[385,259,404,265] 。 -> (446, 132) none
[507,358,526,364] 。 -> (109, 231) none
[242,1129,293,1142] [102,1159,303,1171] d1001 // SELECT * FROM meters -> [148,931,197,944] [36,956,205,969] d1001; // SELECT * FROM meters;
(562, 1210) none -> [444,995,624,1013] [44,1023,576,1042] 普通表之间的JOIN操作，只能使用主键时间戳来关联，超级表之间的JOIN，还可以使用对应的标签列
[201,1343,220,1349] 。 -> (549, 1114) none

☆ ☆ ☆ ☆ ☆ ☆ ☆

▶ [EXERCISE]: Copy every entry exactly as it is given.

▶ [TASK OUTPUT]:
[385,259,404,265] 。 -> (446, 132) none
[507,358,526,364] 。 -> (109, 231) none
[242,1129,293,1142] [102,1159,303,1171] d1001 // SELECT * FROM meters -> [148,931,197,944] [36,956,205,969] d1001; // SELECT * FROM meters;
(562, 1210) none -> [444,995,624,1013] [44,1023,576,1042] 普通表之间的JOIN操作，只能使用主键时间戳来关联，超级表之间的JOIN，还可以使用对应的标签列
[201,1343,220,1349] 。 -> (549, 1114) none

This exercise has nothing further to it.